** The task **
The answer should be each line of the records that contains the word "Cancer"; please copy them all.

(Collection entries)
________

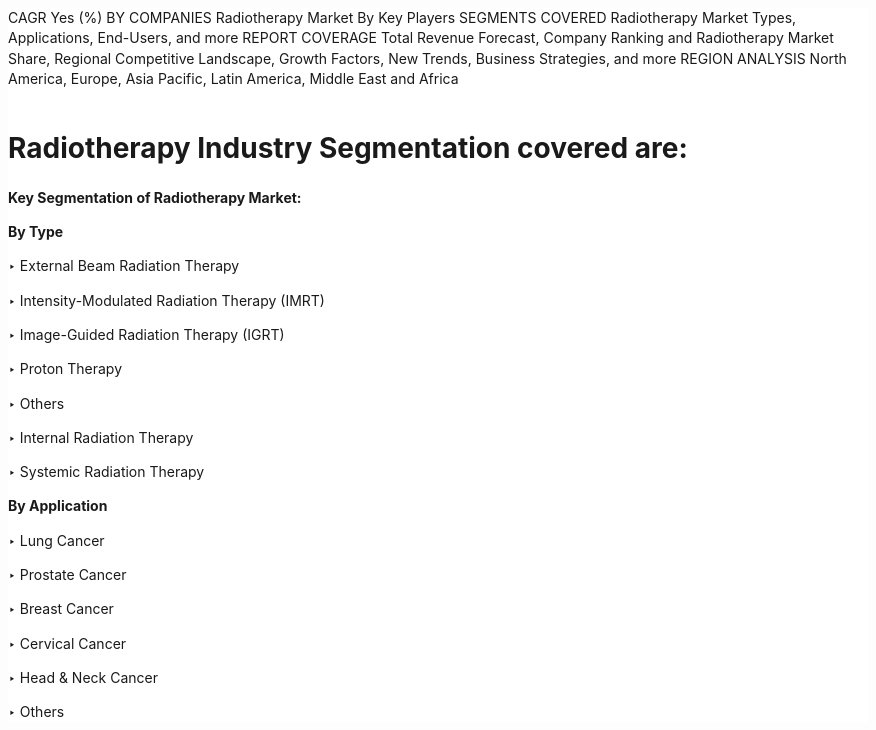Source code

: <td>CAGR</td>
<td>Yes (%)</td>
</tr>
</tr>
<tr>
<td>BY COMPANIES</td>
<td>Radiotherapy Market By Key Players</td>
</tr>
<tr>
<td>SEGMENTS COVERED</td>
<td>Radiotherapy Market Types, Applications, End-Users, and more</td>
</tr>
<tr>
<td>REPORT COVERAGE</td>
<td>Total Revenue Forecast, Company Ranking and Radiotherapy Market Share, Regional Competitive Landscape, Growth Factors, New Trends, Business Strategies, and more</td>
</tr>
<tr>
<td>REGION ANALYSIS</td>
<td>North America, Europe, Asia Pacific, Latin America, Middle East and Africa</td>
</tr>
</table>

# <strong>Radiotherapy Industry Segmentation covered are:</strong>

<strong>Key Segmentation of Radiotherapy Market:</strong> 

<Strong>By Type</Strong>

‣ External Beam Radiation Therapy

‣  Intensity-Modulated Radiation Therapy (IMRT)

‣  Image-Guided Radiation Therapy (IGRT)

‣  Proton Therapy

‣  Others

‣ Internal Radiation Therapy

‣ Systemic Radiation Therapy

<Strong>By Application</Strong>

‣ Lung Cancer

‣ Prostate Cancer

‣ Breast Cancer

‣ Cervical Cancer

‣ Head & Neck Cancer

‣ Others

________

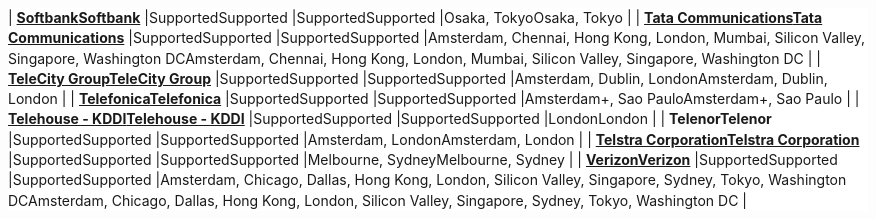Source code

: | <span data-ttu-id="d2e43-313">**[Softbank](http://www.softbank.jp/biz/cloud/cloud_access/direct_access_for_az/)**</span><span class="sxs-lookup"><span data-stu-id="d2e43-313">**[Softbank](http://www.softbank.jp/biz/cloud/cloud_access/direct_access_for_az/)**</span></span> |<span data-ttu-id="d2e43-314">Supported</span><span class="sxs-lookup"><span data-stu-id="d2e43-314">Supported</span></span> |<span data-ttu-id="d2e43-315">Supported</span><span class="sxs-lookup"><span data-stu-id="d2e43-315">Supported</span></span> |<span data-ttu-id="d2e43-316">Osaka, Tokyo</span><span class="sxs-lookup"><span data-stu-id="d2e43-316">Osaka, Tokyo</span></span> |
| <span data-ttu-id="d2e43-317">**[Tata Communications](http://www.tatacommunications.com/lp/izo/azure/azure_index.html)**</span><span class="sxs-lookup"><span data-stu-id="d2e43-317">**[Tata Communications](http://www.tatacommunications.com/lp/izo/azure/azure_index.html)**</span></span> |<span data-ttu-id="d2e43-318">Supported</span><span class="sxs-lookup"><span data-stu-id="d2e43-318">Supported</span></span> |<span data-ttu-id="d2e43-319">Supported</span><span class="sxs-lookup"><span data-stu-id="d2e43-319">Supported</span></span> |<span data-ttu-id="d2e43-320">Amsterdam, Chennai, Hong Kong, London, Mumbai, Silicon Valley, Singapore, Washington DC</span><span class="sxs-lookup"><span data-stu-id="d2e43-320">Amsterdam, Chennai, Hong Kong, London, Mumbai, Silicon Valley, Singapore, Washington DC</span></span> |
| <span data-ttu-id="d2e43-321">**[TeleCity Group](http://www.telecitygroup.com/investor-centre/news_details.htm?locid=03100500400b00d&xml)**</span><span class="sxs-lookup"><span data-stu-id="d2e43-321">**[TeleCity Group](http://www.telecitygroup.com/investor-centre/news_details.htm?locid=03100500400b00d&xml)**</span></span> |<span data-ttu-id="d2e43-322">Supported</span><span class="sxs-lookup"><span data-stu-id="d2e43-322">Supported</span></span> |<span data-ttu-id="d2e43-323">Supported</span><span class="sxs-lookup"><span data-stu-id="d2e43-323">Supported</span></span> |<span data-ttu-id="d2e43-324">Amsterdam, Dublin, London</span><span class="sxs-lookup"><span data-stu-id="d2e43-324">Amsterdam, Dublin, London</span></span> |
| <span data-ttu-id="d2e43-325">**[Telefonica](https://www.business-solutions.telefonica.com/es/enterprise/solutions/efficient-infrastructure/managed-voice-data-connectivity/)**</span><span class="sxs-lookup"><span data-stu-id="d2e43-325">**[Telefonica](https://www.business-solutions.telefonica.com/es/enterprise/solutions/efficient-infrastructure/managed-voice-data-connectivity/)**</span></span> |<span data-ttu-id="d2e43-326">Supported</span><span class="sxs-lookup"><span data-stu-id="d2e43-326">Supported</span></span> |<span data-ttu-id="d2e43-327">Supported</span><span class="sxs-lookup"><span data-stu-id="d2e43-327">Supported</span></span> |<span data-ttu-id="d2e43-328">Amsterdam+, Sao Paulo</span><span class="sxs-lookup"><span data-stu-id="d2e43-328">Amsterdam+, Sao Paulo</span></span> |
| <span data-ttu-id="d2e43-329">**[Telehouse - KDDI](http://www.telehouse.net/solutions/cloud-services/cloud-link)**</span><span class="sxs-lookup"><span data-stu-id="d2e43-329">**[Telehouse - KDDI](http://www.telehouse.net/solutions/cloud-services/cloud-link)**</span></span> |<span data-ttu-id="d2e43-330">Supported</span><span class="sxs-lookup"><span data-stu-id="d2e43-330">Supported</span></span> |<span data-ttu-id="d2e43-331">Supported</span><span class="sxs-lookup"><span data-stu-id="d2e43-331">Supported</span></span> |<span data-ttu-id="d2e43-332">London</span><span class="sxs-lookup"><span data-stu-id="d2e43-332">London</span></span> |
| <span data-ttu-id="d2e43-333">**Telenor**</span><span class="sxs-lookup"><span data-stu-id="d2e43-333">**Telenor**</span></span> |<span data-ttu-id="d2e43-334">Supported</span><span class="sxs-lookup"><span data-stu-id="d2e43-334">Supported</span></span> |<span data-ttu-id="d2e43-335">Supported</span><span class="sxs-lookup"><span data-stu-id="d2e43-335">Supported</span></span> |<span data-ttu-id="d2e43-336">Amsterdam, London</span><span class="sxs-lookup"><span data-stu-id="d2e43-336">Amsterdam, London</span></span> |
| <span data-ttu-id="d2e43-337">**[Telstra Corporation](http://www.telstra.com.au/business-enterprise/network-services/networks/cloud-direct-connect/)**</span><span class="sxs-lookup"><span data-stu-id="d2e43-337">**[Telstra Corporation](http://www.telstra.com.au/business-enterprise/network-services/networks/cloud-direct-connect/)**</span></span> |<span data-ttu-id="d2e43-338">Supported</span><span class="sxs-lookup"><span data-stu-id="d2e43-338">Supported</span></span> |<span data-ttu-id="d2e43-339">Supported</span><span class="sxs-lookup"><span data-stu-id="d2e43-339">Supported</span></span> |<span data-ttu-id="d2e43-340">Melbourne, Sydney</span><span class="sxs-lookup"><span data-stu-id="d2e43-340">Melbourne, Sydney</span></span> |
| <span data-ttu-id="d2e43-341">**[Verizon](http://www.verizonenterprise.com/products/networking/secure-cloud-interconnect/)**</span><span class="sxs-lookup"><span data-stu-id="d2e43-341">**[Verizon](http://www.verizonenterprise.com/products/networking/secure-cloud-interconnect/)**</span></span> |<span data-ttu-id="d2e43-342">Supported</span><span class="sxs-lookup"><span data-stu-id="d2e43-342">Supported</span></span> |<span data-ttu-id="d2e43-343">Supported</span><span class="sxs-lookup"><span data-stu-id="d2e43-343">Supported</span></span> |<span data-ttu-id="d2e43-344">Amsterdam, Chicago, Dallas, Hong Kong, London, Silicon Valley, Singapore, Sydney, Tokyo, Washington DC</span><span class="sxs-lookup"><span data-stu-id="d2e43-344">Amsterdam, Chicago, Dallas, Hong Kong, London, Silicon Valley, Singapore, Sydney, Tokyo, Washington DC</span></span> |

________

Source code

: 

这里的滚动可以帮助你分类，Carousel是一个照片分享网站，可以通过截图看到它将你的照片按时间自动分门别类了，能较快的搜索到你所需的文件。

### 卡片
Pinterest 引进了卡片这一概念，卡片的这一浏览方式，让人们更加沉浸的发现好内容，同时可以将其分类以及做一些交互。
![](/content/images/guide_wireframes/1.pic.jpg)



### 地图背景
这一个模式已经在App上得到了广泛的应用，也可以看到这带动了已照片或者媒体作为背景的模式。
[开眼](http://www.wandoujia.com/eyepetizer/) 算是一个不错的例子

________

** Exercise solution **
‣ Lung Cancer
‣ Prostate Cancer
‣ Breast Cancer
‣ Cervical Cancer
‣ Head & Neck Cancer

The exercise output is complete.